▸ **Obiettivo del compito**: Ricopia parola per parola tutto il testo sul Festival riportato qui sotto.

Tutto si incastra perfettamente nel contenitore del volemose bene contiano. La favola a orologeria del Festival prosegue con la performance di Damiano, che ci porta sul palco il bimbo prodigio, chiudendo il cerchio dell’abbraccio collettivo. Un colpo di teatro studiato, con un livello di retorica che ormai non si sforza nemmeno di essere sottile.
Ma la vera rinascita della serata è stata quella di Fedez.
Dalle ceneri dell’ipocrisia dell’influencer, dalle ombre della polemica continua, dalle sovraesposizioni tossiche, torna a fare la cosa migliore che sa fare: scrivere e interpretare. Senza filtri, senza bisogno di strategie social o di battaglie costruite, ma con la musica. Bravo ancora.
Poi c’è il Prefestival, che ormai è un puro contenitore pubblicitario travestito da intrattenimento. Un palinsesto di marchette che cerca disperatamente di fingere di intrattenere mentre infila promo a tappeto.
E infine il Dopofestival, che altro non è che la marchettona gemella del Pre, con la stessa pretesa di spontaneità e lo stesso risultato: un catalogo da televendita con ospiti a rotazione.

▸ **Righe di dati**:

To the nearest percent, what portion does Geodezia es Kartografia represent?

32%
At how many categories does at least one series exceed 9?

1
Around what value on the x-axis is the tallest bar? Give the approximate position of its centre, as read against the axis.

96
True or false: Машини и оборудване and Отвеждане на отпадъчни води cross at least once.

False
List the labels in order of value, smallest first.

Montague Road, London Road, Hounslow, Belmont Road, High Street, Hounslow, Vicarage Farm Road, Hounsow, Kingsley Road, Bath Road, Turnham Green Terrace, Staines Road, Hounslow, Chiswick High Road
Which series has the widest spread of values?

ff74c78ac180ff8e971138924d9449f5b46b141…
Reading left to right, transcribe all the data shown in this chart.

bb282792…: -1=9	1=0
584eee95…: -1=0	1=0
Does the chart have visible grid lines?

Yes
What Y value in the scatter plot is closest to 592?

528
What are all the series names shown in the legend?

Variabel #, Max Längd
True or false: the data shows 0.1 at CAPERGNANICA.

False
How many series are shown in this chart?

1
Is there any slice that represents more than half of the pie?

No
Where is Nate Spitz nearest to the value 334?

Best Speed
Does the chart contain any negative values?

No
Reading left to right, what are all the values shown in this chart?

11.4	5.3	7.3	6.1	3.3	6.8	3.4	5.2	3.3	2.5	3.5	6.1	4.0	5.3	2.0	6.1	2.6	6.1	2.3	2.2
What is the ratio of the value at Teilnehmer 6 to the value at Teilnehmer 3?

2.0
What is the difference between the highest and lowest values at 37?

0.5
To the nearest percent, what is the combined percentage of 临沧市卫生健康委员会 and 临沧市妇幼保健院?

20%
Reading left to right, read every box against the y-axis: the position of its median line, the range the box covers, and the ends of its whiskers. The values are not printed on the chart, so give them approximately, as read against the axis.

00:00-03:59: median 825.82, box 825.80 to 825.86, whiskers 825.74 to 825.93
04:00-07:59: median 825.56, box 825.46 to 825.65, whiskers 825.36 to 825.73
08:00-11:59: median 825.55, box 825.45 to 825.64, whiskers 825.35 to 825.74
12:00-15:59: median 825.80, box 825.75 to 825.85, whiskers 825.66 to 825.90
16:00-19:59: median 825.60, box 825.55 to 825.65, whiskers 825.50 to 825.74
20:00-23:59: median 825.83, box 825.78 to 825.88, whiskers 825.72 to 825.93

▸ **Risposta al compito**:
Tutto si incastra perfettamente nel contenitore del volemose bene contiano. La favola a orologeria del Festival prosegue con la performance di Damiano, che ci porta sul palco il bimbo prodigio, chiudendo il cerchio dell’abbraccio collettivo. Un colpo di teatro studiato, con un livello di retorica che ormai non si sforza nemmeno di essere sottile.
Ma la vera rinascita della serata è stata quella di Fedez.
Dalle ceneri dell’ipocrisia dell’influencer, dalle ombre della polemica continua, dalle sovraesposizioni tossiche, torna a fare la cosa migliore che sa fare: scrivere e interpretare. Senza filtri, senza bisogno di strategie social o di battaglie costruite, ma con la musica. Bravo ancora.
Poi c’è il Prefestival, che ormai è un puro contenitore pubblicitario travestito da intrattenimento. Un palinsesto di marchette che cerca disperatamente di fingere di intrattenere mentre infila promo a tappeto.
E infine il Dopofestival, che altro non è che la marchettona gemella del Pre, con la stessa pretesa di spontaneità e lo stesso risultato: un catalogo da televendita con ospiti a rotazione.